第26話

「なるほど」


 克頼の目が明晰な色を浮かべた。


「紀和の佐々様は栄姫殿を養女とし、自分の娘として科代の箕輪様の元へ、同盟のための輿入れをさせる算段を整えているのですね」


「そう見て間違いは無いでしょう。村杉の里から、こちらに何か働きかけがあると思います。その時は、すぐにお伝えいたします。村杉の里にも、物見の者を送られておられるのでしょう? 物見の方から何か連絡があれば、私にもお知らせ願いたく存じます」


 ふうむと晴信が口元に手を当て、考え込んだ。克頼が鋭く栄を見る。それを受け、わかりますと栄が応えた。


「私を通じ、村杉の里や紀和の佐々様へ情報が流れる事を、克頼様はご案じなされておられるのですね」


「信用をするに足るものが、ございませんので」


 慇懃に頭を下げる克頼の姿に、晴信はふと目を上げた。


「まるで、俺と民のようだな」


「え」


「何の事です?」


 唐突な晴信の物言いに、克頼と栄が疑問を示した。


「俺は、俺を信用してほしいと民の前に出た。だが、里の者は対面し会話をしても、俺に疑心を持ったままだ。――なあ、克頼。どうすればお前は栄殿を信用できる」


「どう、と申されましても」


 困惑気味に、克頼が栄と晴信を交互に見た。そこで、はたと思いつく。


「晴信様」


 前にのめった克頼に、晴信は目を丸くした。


「この克頼、策を思いつきました」


「策?」


「栄姫殿にも、ご協力いただきたく存じます」


「私に出来る事でしたら」


 底の見えぬ笑みを浮かべた克頼に、栄が頷く。


「真にこの国を思い、晴信様を国主と認められるのであれば、出来る事かと」


 挑発的な克頼の言葉に、栄は面白そうに目を輝かせた。


「私を試そうというのですね」


「辛いと申されるのであれば、途中でお止めになられても結構です。が、その折はお覚悟なされますよう」


「おいおい、克頼。内容も告げずに、その言い方は無いんじゃないか」


「いいえ、晴信様。克頼様は、私を信じようとなさっておいでなのです。その為の言葉として、私は受け取りました。それを受けずして、信用をして欲しいなどとは申せませぬ。いかなる事であっても、助力いたします」


 きっぱりと言い切った栄に、ひたりと克頼の目が据えられた。


「どのような事でも、なされますな」


「父を殺せと言われたとしても、民の安寧のためならば」


 栄の言葉に、晴信は肝を冷やして克頼を見た。克頼は満足そうに栄を見たまま頷き、腰を上げた。

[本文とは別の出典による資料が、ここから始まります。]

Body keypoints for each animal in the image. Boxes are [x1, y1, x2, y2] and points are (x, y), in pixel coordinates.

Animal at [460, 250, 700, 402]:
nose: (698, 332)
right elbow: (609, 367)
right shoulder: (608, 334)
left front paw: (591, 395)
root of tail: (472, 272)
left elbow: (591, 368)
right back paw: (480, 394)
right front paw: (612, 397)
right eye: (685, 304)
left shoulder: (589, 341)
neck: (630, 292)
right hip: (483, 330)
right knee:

「館に戻りましょう。すぐさま打ち合わせをしなくては。後手となるまえに行動を起こすのです」


「克頼」


 腕を引かれ立ち上がった晴信が、栄に案じ顔を向ける。栄は極上の笑みを返した。


「民を救うため、お父君を追放なされた晴信様ですもの。お覚悟を持って、私を上手に利用なさると考えております」


 裂帛れっぱくの気合を思わせる栄の瞳に覚悟を見つけ、晴信は唇を引き結んだ。


「紀和がこの国を攻める前に、戦を回避する手立てがあるんだな。克頼」


「こちらが先んじ、相手を引き寄せる事が出来れば」


「わかった。すぐに館に戻り、宿老と共に話を決めよう」


 腹を据えた晴信がきびすを返し、克頼を連れて廊下に出るのを、栄は手を着き頭を下げて見送った。


 * * *


 牟鍋頼継が声をかけ、小笠義元、三嶋兵部が集まり、晴信、克頼を交えて内々の会議が行われた。栄に届いた文の話と、村杉の里が紀和の国に民を逃がしているという話を、頼継の口から報告されると、義元と兵部は目を丸くした。


「そのような事、何ゆえ我らにお話くださらなかったのです」


「なるほど。そのために村杉の姫だけは、帰さずにおかれたのですな」


 二人の反応を受け止め、晴信は背を伸ばして声を出す。